BDO has long been calling for Australia’s taxation system to be simplified, as has the profession broadly. The mid-tier’s national head of tax, Marcus Leonard, believes there is a strong case to start with re-thinking the administration and application of the “terribly administratively inefficient” fringe benefits tax.
“The fringe benefits tax is always applied at the top marginal rate of tax, so it assumes that everyone pays tax at the top marginal rate. That's not a coherent system. If it's supposed to be taxing things that are paid in substitution to salary or wages, then they should be taxed at the employee's relevant tax rate,” he told Accountants Daily.
The taxation of trusts is also worth of a review, he said, after being subject to a series of changes and quick-fix solutions since the late 1980s.
“The taxation of trusts for income tax purposes is a terrible terrible mess at the moment. The legislation is almost impossible to decipher,” Mr Leonard said.
“The original law for the taxation of trusts worked really well when the rest of the tax law was quite simple… in the day before capital gains tax and in the days before dividend imputation and franking,” he said.
“Roll forward to the second decade of the 21st Century though, and the tax system has become more complex.
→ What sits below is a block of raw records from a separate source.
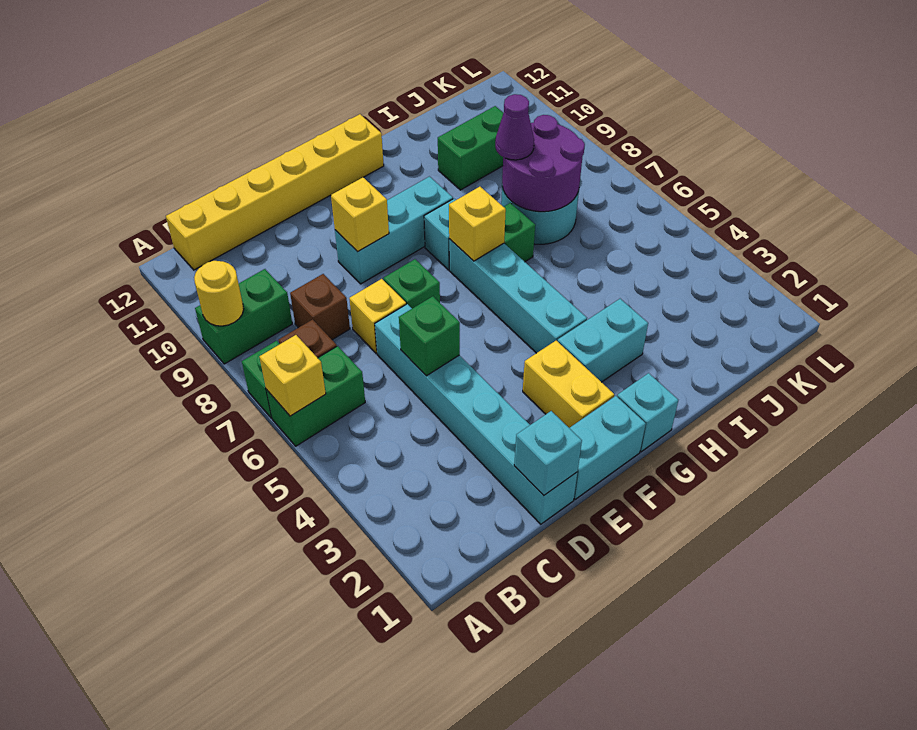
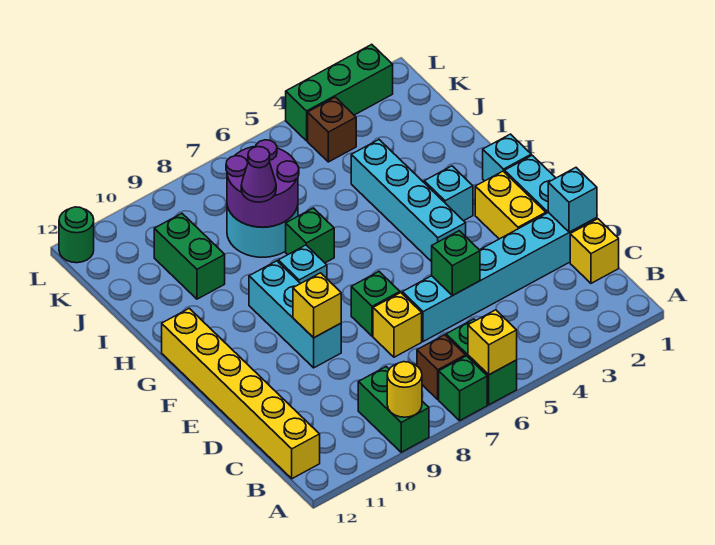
brown 1x1 brick [290,274,350,340] -> brown 1x1 brick moved to [308,97,356,162]
yellow 1x2 brick [523,341,614,428] -> yellow 1x2 brick turned to [475,171,546,239]
cyan 1x2 brick [558,299,648,382] -> cyan 1x1 brick [424,166,473,221]
cyan 1x4 brick [449,239,587,353] -> cyan 1x4 brick turned to [351,140,466,262]
yellow 1x1 brick [449,187,506,261] -> yellow 1x1 brick moved to [570,219,619,283]
none -> green 1x3 brick [286,44,393,141]
none -> green 1x1 round brick [59,207,94,263]

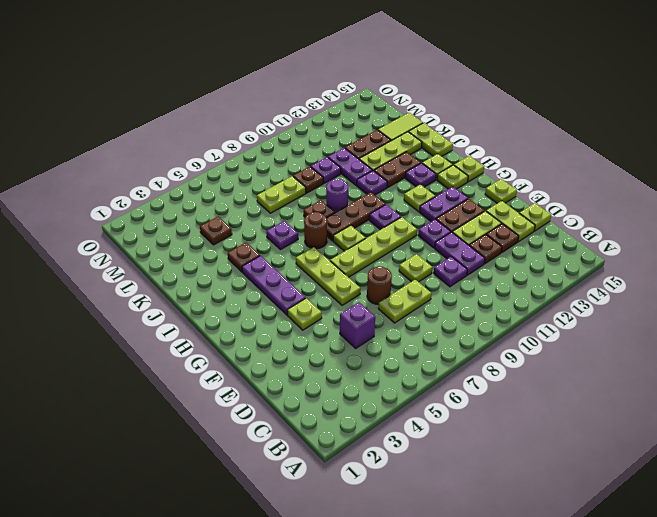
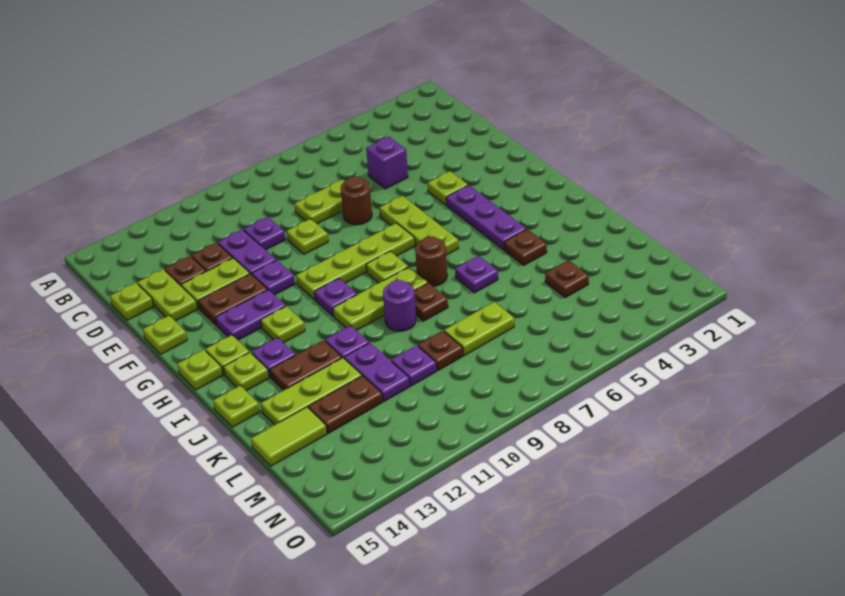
brown 1x3 plate [327,192,385,241] -> lime 1x3 plate [333,267,428,331]
lime 1x2 plate [409,123,453,156] -> lime 1x1 plate [213,385,260,427]

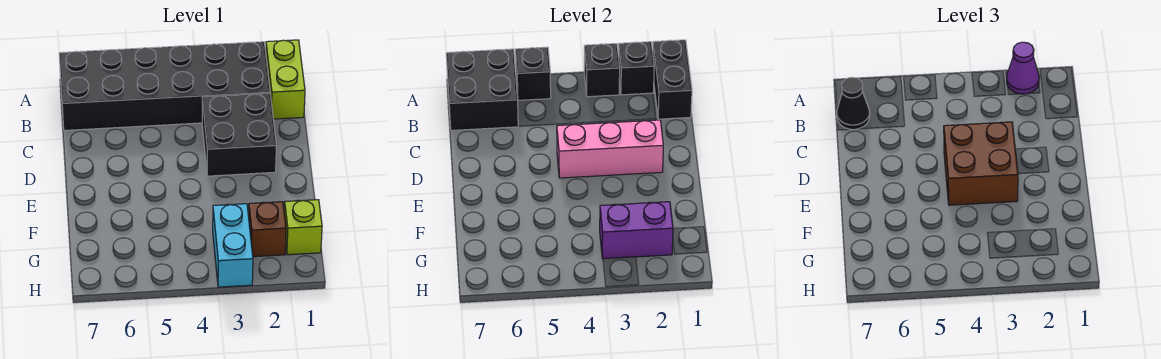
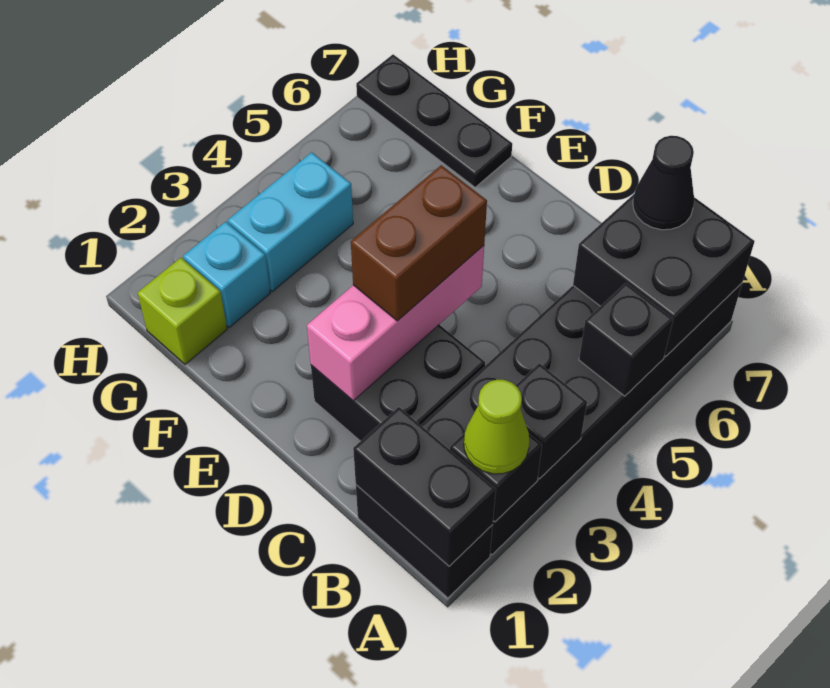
lime 1x2 brick [266,40,305,119] -> black 1x2 brick [356,485,493,598]
purple 1x1 cone [1007,42,1039,94] -> lime 1x1 cone [464,379,529,474]
brown 2x2 brick [944,122,1018,205] -> brown 1x2 brick [351,165,487,321]
none -> black 1x3 plate [356,55,512,187]
brown 1x1 brick [249,202,286,257] -> cyan 1x1 brick [183,222,270,327]
purple 1x2 brick [600,202,673,259] -> none
cyan 1x2 brick [213,204,253,287] -> cyan 1x2 brick turned to [228,152,353,291]

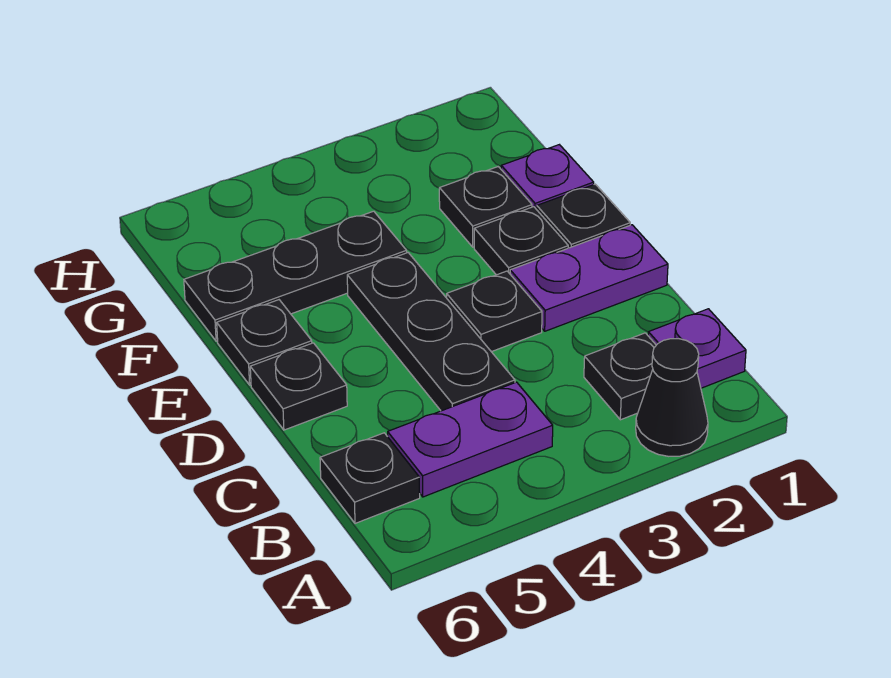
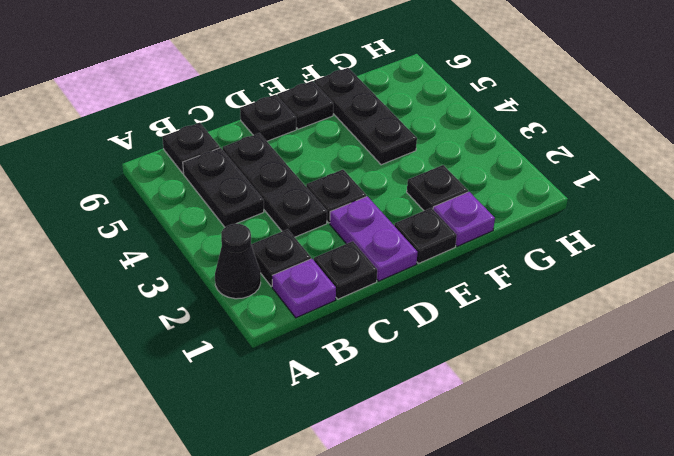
purple 1x2 plate [388,382,553,497] -> black 1x2 plate [183,148,264,227]
black 1x3 plate [347,253,515,411] -> black 1x3 plate turned to [223,133,327,237]
black 1x1 plate [474,207,568,275] -> black 1x1 plate moved to [314,241,377,299]

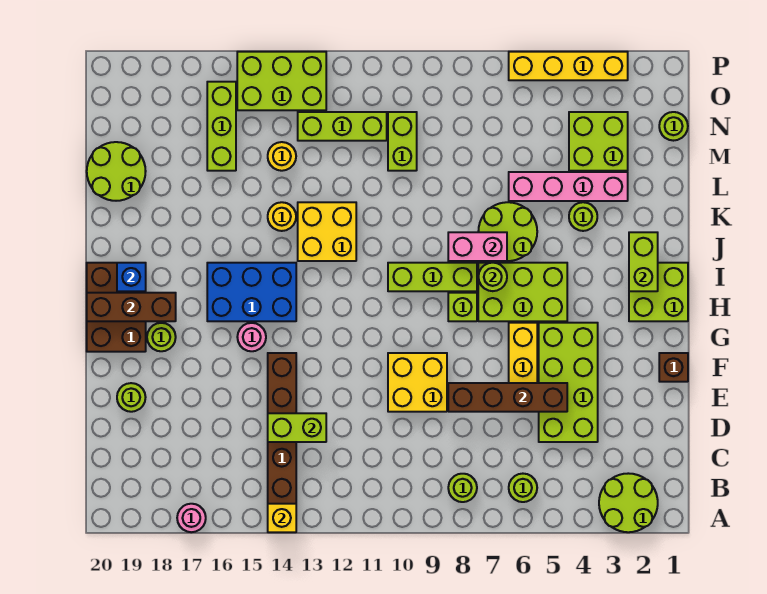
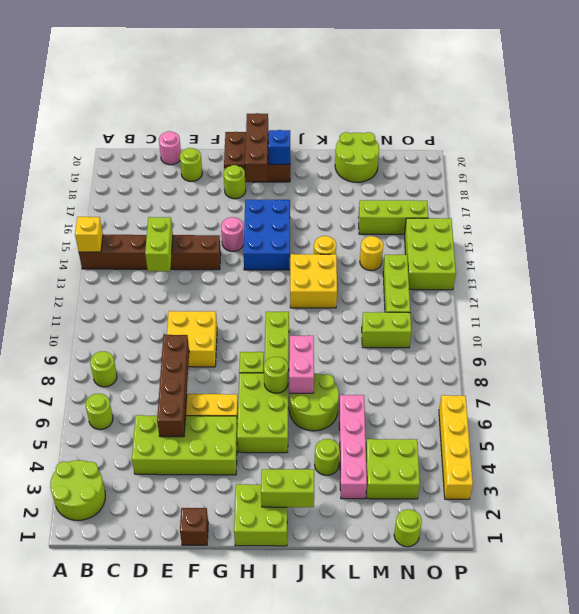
pink 1x1 round brick [177,504,206,532] -> pink 1x1 round brick moved to [159,131,181,165]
You have things like, not just capital gains, but capital gains discounting that applies to some entities and not others. You have things like imputation credits and full refundability of imputation credits,” he said.
“Also, it’s not just the tax system, but the economic system as well that is a lot more complex. You have investors who may invest through trusts, holding investments not just in Australian assets, but also in international assets. And so you have a whole lot of complexity coming out of the changes in the economy,” he said.
The consistent tinkering with the rules surrounding the taxation of trusts has been an issue of debate for several years. The series of changes to trusts law led tax lawyer David Hughes, partner in Queensland law firm Small Myers Hughes, to believe that the government ultimately wants to discourage Australians from using trusts.
“It’s like the frog in the boiling water. Each degree that the temperature goes up is not going to necessarily be a major problem in and of itself. But certainly if you were to tell people some 15 years ago this is where we would be today, they’d be gobsmacked, because when I first started practice, trusts were a very standard tool, and now most advisers would say use trusts with caution,” Mr Hughes said in late 2016, after a fresh set of announcements on trusts were released by the ATO.
In good news for accountants, while the law is “struggling under the weight of all those bandaids,” administrative complexities create work for accountants, and Mr Leonard doesn’t see that clients are deterred from accessing trust structures. “But boy it increases their compliance costs,” he added. “And it leads to quite strange and anomalous outcomes in the tax system sometimes.”
Mr Leonard also believes stamp duty is in urgent need of reform, giving a nod to the Henry Review which labelled it the least efficient tax in Australia. What is particularly problematic about stamp duty is that it limits economic activity because of the burden it places on investors, without the funds necessarily boosting state budgets.
“It crushes economic activity,” Mr Leonard said.